Before I even realized what was going on there was a sharp pain in my abdomen. A blinding pain exploded in my ribs as his boot connected with my side. The wind was fully knocked out of me. My once antsy breath seemingly stopped altogether as the kick had enough force to roll me onto my back as my vision faded.

When I opened my eyes again I was back in the motel, but I wasn’t in the same position I fell asleep in. Chloe was sitting up in bed holding me. “Fuck, Max, you’re awake thank God.” Your arms were wrapped around me tightly as you lowered your head and gave a soft kiss on my forehead. “You started breathing really fast and shaking. Are you okay?”

It was then that I noticed that my breaths were coming out in short, rapid gasps that I couldn’t control. It took me a moment before I could force any words out “I-it was a nightmare.”

“Hey, SuperMax it’s totally okay,” your voice was soft and tender, you knew exactly what I needed. “Do you want to talk about it?” Your fingers gently made its way to my chin as you tilted it up so I could meet your gaze. The comforting warmth of your touch was enough to make my chest start to ache.

“I was in Jefferson’s darkroom again… and he was… he was hurting me again” a well of tears was starting to gather in my eyes. I looked away from you out of embarrassment. “I’m such a mess” I started to let out a weak, broken laugh as I started to sob as the exhaustion and hysteria came over me. “Thank you, Chloe, I know I shouldn’t be acting like this--”

“Max come on don’t say that,” Chloe’s voice was firm and comforting, maintaining a steady tone as she continued. “It’s okay, I know things are going to be hard on you. I will be entirely honest with you, I’m not going to be able to relate to this, but I will be here for you. Always.” Chloe brought her hand to my cheek and wiped a tear from my eye. “And you better not thank me cuz I’m not going anywhere.”

I let out a shaky breath while making an attempt at collecting myself. “It was just” my voice shook, “so real, Chloe. It was like I was back there. Like I never even left.”

You swallowed hard as your jaw noticeably tensed. “Max I am so sorry that you went through that. I hate that this is all still in your head. I hate that I wasn’t there to protect you. But, I’m here now. I’ve got you. You’re safe. And I will do whatever it takes to keep you safe and whatever I can to make you never feel that way again.”

She pulled me in closer, her arms wrapping around me and swallowing me tight like she thought she could hold me together. I pressed the top of my head into Chloe’s shoulder letting it rest there while I allowed my arms to wrap around her back.

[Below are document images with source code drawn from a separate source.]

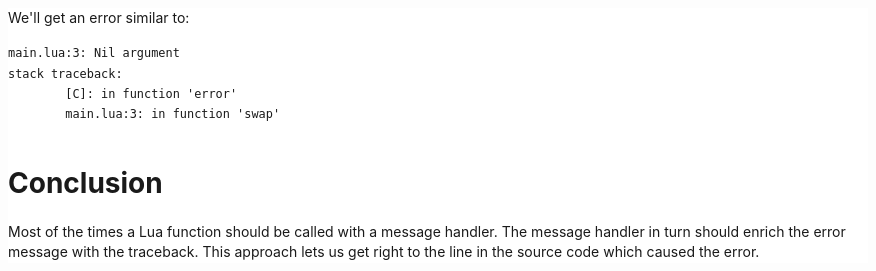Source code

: We'll get an error similar to:
```
main.lua:3: Nil argument
stack traceback:
        [C]: in function 'error'
        main.lua:3: in function 'swap'
```

Conclusion
====

Most of the times a Lua function should be called with a message handler. The message handler in turn should enrich the error message with the traceback. This approach lets us get right to the line in the source code which caused the error.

“Maximus, do you want to try and get some more sleep?” you murmured through a light yawn. “Or if you need to stay up for a bit and talk about some dumb shit with me, we can do that, too.”

“Mmm, sleep sounds good,” I replied despite not really being tired, but I could tell you were exhausted both physically and emotionally. I gently tried to adjust my position back to where I was, laying on your chest as you slumped back over in bed. “Is this okay?”

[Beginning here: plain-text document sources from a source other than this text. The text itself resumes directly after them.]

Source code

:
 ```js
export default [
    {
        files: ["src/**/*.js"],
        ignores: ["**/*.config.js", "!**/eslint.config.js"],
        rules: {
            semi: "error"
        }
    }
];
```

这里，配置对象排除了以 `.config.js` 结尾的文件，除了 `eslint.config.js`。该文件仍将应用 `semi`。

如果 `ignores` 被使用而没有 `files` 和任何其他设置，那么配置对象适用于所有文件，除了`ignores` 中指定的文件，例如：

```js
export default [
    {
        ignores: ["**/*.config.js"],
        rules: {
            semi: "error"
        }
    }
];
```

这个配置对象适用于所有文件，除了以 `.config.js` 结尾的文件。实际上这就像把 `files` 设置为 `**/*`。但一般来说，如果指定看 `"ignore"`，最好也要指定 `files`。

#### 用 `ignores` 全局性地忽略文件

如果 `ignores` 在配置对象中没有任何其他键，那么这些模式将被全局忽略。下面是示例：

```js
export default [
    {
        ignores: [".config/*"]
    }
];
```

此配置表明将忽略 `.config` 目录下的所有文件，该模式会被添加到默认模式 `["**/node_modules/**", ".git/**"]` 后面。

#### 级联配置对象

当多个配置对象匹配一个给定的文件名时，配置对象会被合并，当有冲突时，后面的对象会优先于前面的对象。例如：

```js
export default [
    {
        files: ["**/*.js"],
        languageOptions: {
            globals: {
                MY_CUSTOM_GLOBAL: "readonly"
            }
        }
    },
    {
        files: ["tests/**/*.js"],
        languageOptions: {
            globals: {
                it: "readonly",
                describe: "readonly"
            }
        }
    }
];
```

“It’s perfect, Max, really.” Your voice was still tender as your hands found their place wrapped around me.

A smile crept across my face “Good. And thank you, Chloe. I appreciate you being here for me tonight.”

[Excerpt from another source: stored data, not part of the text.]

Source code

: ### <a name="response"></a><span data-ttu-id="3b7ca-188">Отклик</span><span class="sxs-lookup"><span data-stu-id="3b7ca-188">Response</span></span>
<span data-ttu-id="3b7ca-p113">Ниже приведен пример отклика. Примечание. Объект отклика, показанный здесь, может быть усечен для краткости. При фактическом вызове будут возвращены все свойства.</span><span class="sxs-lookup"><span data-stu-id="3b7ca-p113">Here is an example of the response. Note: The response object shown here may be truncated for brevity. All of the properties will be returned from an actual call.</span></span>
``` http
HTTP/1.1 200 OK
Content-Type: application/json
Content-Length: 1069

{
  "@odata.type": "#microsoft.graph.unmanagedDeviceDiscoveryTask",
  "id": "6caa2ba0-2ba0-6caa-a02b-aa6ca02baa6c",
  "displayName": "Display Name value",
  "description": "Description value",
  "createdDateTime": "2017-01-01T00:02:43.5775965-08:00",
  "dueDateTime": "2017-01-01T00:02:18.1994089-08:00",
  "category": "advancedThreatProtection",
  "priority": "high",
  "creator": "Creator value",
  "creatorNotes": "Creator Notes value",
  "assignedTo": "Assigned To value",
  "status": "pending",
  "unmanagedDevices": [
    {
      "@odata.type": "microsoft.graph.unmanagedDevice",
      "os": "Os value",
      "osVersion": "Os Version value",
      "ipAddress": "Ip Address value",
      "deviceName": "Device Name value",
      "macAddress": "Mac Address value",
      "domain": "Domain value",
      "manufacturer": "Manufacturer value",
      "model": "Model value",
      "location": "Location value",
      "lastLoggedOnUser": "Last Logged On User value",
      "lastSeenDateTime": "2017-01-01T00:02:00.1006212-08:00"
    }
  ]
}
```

“Of course, Max,” you replied, “it’s not a problem at all.” I knew you meant that, I really did, but I also knew that whatever feelings I have right now are just as valid as yours. For now, I was going to have to be okay with you wanting to take care of me, however, I’m going to repay you sooner rather than later Chloe Price.

It didn’t take too long for you to nod off to sleep, but I wasn’t sure when or even if I would be going to sleep again tonight. My hand found its way to your arm and began idly tracing circles, her warm skin helping me stay grounded as my mind refused to shut off. Sleep felt impossible, but at least I had this.